On Friday, Google showed off a fun new doodle in honor of the 30th anniversary of Pac Man: a Pac Man clone, complete with sounds.

Unfortunately, in the initial release, those sounds started playing automatically—an oversight or an homage to <bgsound>, I guess. Even if Google was open in a background tab or window, or in a hidden iframe created by an add-on, the Pac Man music and sound effects would start.

And that confused some people.

Many people came to SUMO looking for an explanation, and many of them, not finding anything in the knowledge base, started posting to our forum. So many, in fact, that our database server started running out of connections.

The pounding we took on the forums also caused replication on our slave databases to fall behind by as much as 1.25 hours, so even when we wrote an article about the noises [article has been removed], it didn’t show up for most people.

As Sean put it: “We just got DDOSed by Pac Man.”

To shore up the site and bring it back from the brink of toppling over, we worked with IT (thanks, Dave!) to implement a number of temporary solutions. We…

  • …disabled a particular kind of slow, frequent, and useless query.*
  • …blocked Google’s crawler from indexing the site.
  • …disabled our own sumobot’s forum-crawling features.
  • …rotated DB slaves out of the production pool to allow them to catch up.

Google has already removed the Pac Man doodle from their home page, and we can revert most of the emergency measures here on Monday. But the event does remind us to look at what we’re doing in Kitsune, our rewrite, to weather storms like this in the future.

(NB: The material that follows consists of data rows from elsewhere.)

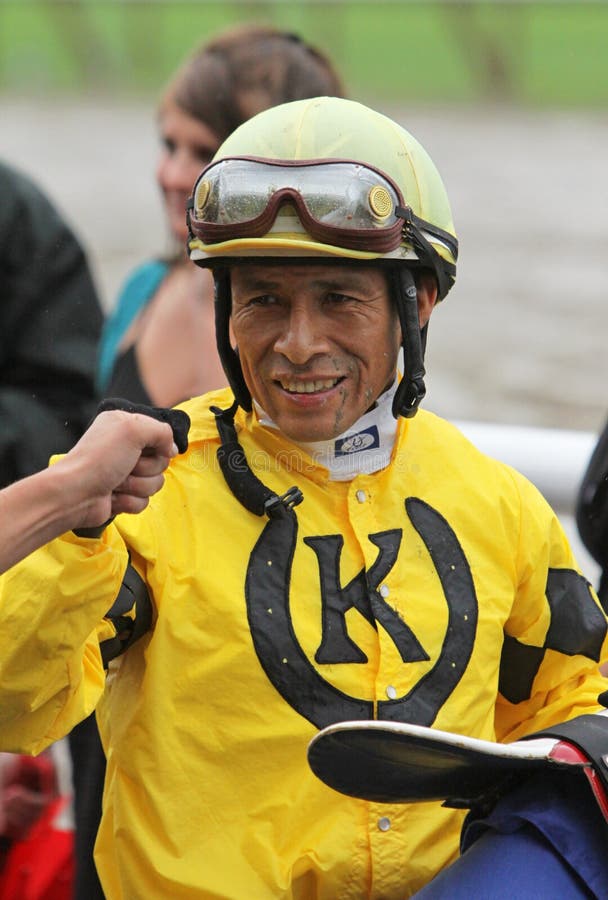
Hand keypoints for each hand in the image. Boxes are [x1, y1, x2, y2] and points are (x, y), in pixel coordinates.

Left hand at [58, 410, 177, 529]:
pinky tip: (112, 496)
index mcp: (125, 426)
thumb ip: (162, 431)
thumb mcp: (132, 430)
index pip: (161, 435)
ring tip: (116, 483)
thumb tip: (172, 449)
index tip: (145, 450)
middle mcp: (125, 447)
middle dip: (146, 468)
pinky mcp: (123, 495)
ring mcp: (124, 473)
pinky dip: (129, 501)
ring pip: (155, 483)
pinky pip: (144, 501)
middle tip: (126, 466)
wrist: (75, 494)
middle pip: (161, 461)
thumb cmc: (99, 459)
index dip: (159, 446)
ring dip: (137, 486)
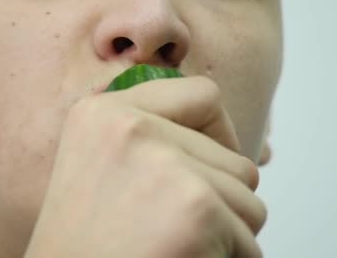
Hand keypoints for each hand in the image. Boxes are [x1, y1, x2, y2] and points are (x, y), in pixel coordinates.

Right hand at [24, 76, 266, 257]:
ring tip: (174, 246)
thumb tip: (244, 142)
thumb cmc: (86, 245)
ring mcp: (165, 166)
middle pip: (234, 158)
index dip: (218, 137)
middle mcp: (131, 128)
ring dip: (224, 232)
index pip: (203, 95)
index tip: (204, 172)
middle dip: (220, 201)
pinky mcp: (195, 210)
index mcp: (103, 112)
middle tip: (171, 228)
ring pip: (248, 199)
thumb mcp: (100, 166)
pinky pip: (250, 241)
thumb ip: (154, 139)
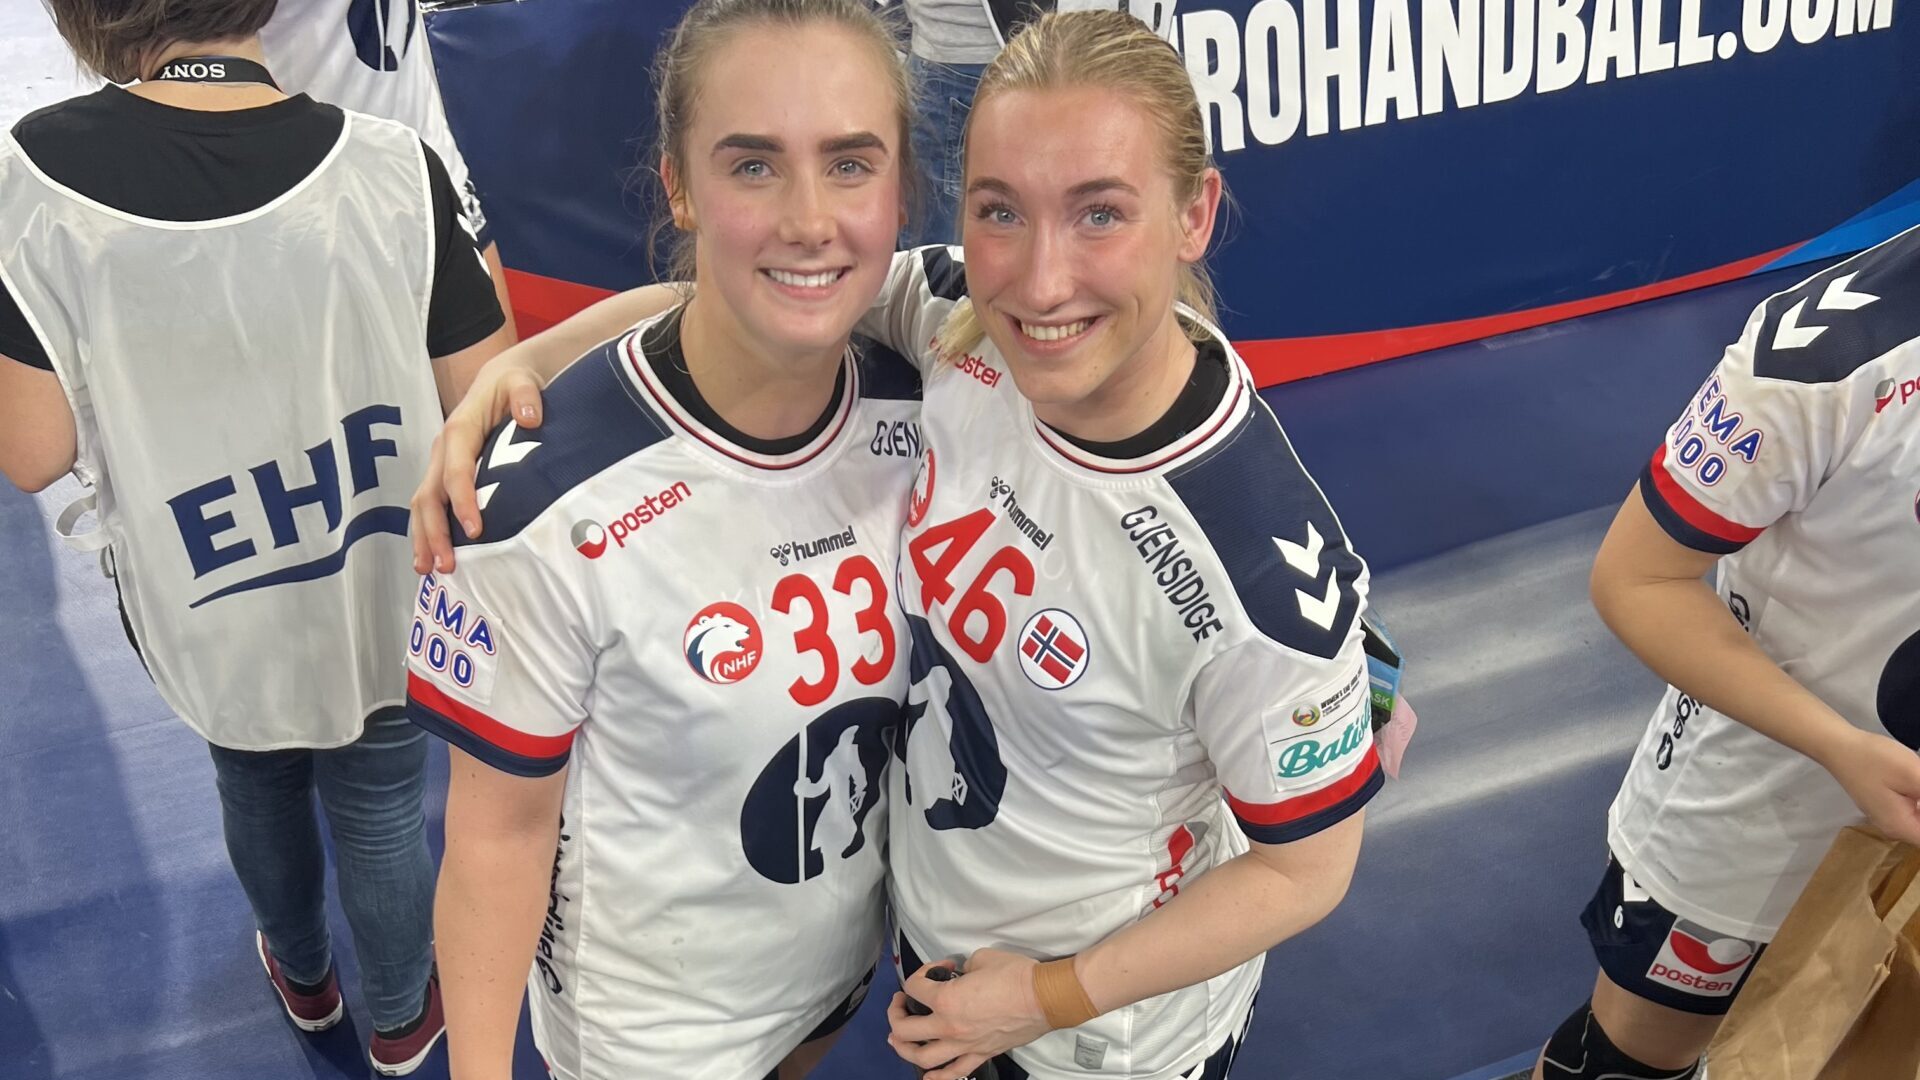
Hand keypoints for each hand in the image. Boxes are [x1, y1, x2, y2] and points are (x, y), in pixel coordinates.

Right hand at [410, 361, 547, 573]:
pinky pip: (431, 504)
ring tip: (429, 570)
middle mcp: (442, 449)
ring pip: (423, 504)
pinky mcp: (443, 473)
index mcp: (460, 429)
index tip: (475, 531)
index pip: (457, 471)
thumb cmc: (514, 383)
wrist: (500, 378)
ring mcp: (440, 462)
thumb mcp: (523, 380)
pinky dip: (428, 531)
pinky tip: (432, 557)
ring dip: (424, 537)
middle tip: (447, 565)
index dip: (463, 501)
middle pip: (430, 495)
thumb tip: (530, 416)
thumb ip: (526, 395)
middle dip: (435, 532)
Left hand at [886, 950, 1051, 1079]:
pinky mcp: (981, 1055)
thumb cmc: (1016, 975)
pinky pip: (954, 1072)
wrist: (1045, 997)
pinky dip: (937, 1077)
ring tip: (899, 1040)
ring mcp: (965, 1045)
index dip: (921, 973)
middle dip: (895, 1015)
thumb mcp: (982, 958)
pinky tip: (928, 1075)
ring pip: (923, 1058)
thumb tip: (960, 976)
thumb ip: (963, 969)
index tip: (939, 968)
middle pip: (905, 1029)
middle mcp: (950, 1026)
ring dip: (905, 1049)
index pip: (914, 988)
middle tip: (900, 1004)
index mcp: (946, 999)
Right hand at [1824, 729, 1919, 847]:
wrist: (1837, 746)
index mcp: (1902, 828)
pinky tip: (1917, 781)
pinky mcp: (1887, 807)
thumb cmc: (1874, 759)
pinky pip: (1914, 812)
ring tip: (1918, 778)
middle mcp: (1896, 829)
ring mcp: (1890, 819)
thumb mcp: (1914, 774)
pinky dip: (1919, 799)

One idea, suggested by Dave Dash, is a read-only mode where all pages that can trigger database writes are temporarily disabled. We’ll be looking pretty seriously at this over the next couple of days.

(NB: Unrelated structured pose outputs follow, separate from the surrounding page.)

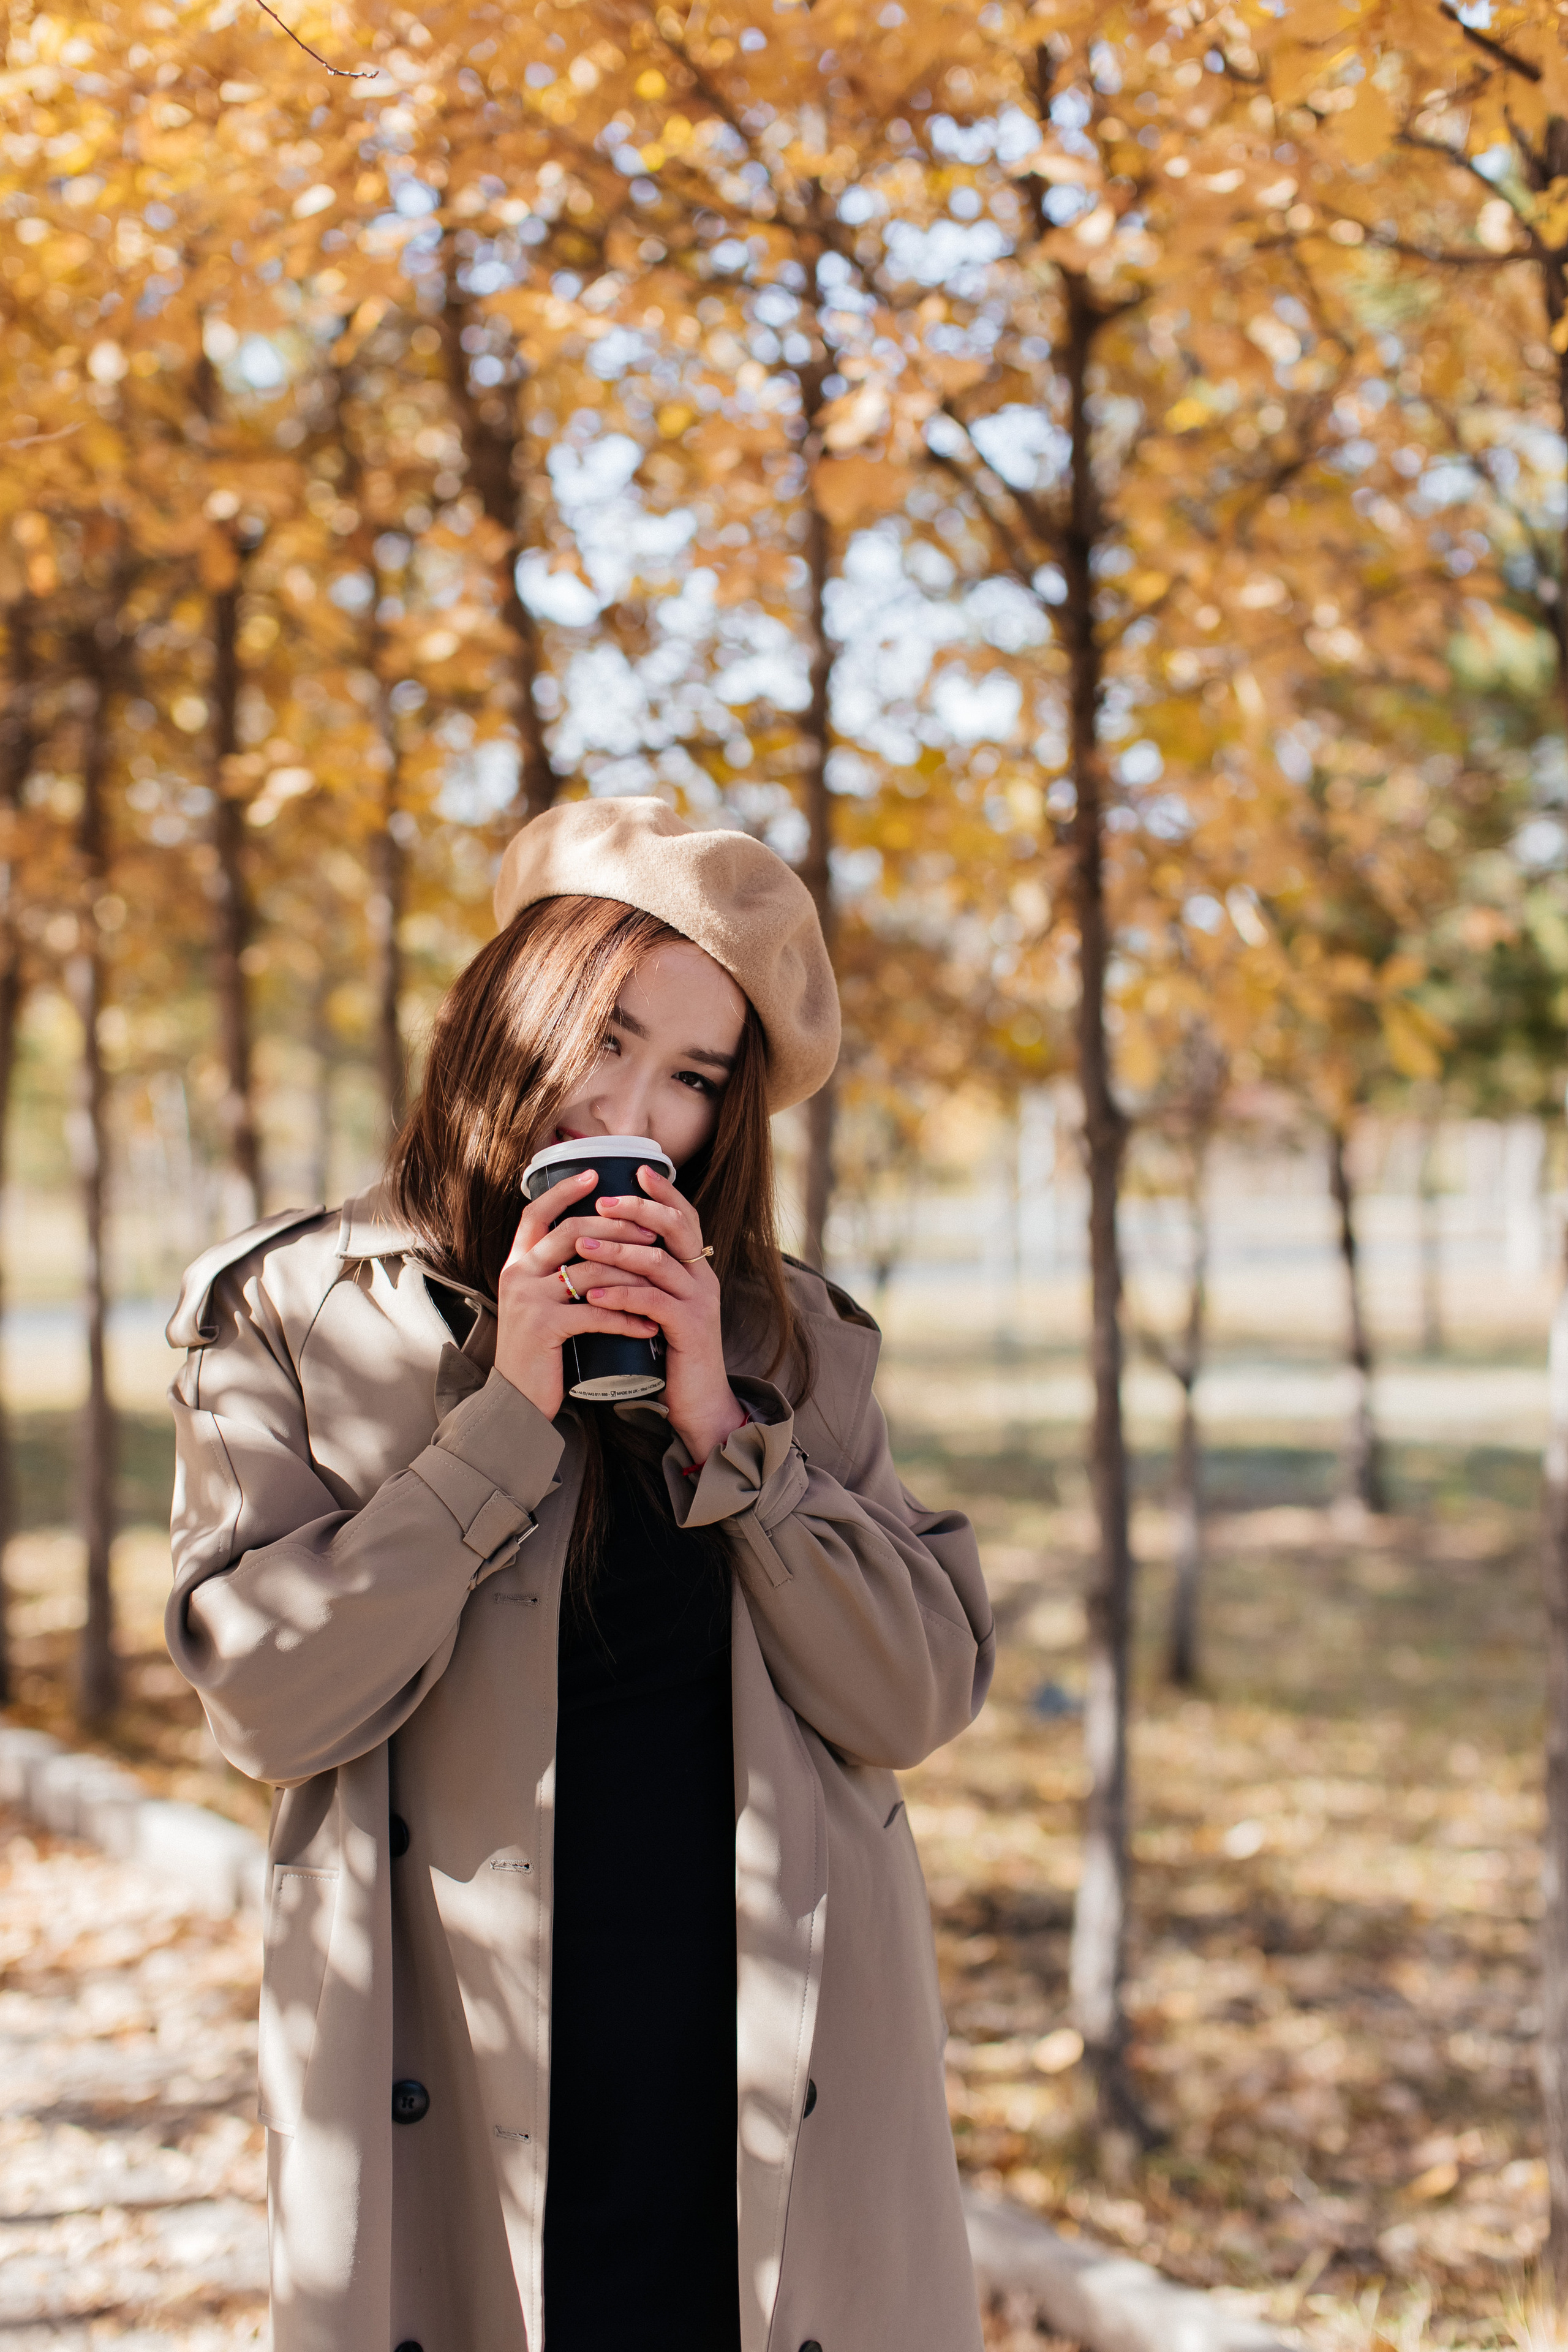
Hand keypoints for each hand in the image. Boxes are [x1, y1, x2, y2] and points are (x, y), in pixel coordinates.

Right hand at [494, 1169, 666, 1423]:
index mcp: (517, 1264)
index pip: (536, 1213)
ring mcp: (528, 1299)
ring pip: (591, 1270)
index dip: (565, 1191)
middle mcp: (517, 1274)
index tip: (595, 1174)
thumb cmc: (539, 1352)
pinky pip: (596, 1312)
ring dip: (633, 1274)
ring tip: (663, 1280)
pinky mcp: (543, 1327)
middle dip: (618, 1228)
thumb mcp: (540, 1304)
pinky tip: (649, 1326)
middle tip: (652, 1232)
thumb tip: (599, 1243)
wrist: (516, 1402)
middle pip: (573, 1232)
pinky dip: (628, 1318)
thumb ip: (557, 1274)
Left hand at [571, 1164, 746, 1465]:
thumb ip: (644, 1280)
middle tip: (601, 1203)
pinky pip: (652, 1302)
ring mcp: (699, 1302)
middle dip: (637, 1210)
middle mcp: (703, 1278)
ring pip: (658, 1262)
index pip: (684, 1218)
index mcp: (696, 1269)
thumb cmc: (669, 1356)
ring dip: (616, 1251)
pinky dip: (620, 1296)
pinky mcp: (689, 1329)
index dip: (663, 1192)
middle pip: (675, 1227)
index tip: (636, 1171)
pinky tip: (592, 1296)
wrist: (699, 1405)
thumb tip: (605, 1250)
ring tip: (581, 1247)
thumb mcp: (657, 1309)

Another important take-away is to make damn sure pages only trigger database writes if they really need to. Writes can never bounce off a cache, so they are very expensive.

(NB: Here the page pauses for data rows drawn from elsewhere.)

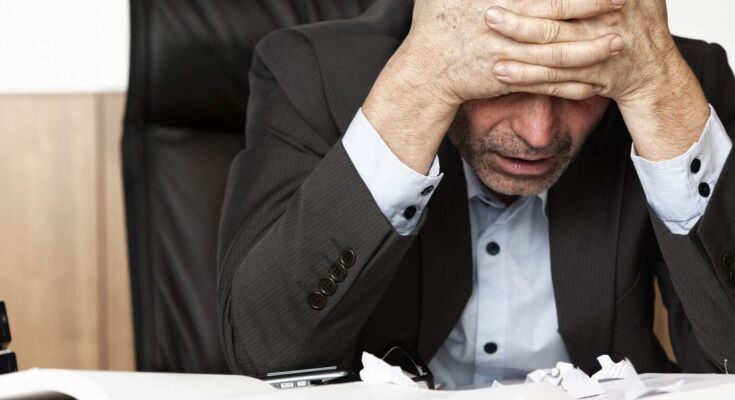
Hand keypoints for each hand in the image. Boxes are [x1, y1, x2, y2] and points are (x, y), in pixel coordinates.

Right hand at [363, 0, 624, 172]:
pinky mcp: (510, 81)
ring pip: (558, 55)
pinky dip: (570, 85)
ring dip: (591, 50)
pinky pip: (546, 85)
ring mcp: (509, 58)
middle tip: (624, 5)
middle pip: (559, 19)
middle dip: (594, 12)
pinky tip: (592, 82)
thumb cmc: (435, 25)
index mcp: (496, 3)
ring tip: (618, 43)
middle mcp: (506, 29)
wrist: (425, 71)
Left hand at [488, 0, 710, 159]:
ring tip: (490, 52)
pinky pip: (555, 81)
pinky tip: (504, 75)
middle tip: (489, 14)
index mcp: (610, 1)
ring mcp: (597, 56)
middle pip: (555, 23)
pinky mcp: (590, 80)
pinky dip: (529, 79)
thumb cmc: (637, 20)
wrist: (654, 70)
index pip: (567, 0)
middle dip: (520, 22)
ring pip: (552, 57)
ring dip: (519, 57)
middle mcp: (604, 27)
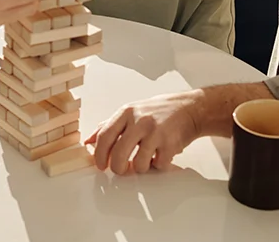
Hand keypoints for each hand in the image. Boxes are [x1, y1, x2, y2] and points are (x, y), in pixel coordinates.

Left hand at [85, 90, 204, 174]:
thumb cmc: (159, 111)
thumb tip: (89, 141)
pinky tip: (160, 155)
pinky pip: (158, 165)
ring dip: (141, 167)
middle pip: (118, 154)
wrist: (189, 108)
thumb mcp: (131, 112)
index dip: (100, 155)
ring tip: (146, 159)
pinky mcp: (170, 143)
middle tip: (121, 170)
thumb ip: (109, 126)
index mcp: (126, 112)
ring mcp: (155, 132)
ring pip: (138, 164)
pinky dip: (158, 165)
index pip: (105, 136)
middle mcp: (139, 120)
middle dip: (118, 168)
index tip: (101, 166)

Finally, we should be more proactive in how we interact with our Zeus cache. We’ll also think about whether it makes sense to start using Wil Clouser’s Zeus interface, Hera, sooner than later.

“Too much traffic” is the best problem a web development team can have. Hopefully, the first time this happens to Kitsune, we’ll be ready.

  • The queries that increment the number of views a forum thread has gotten are particularly slow for some reason. They’re also wildly inaccurate, since most people see a cached version of those pages and never trigger the query. The worst part: they occur on every (non-cached) page view, even while just reading.

(This post was translated into Belorussian, isn’t that cool?)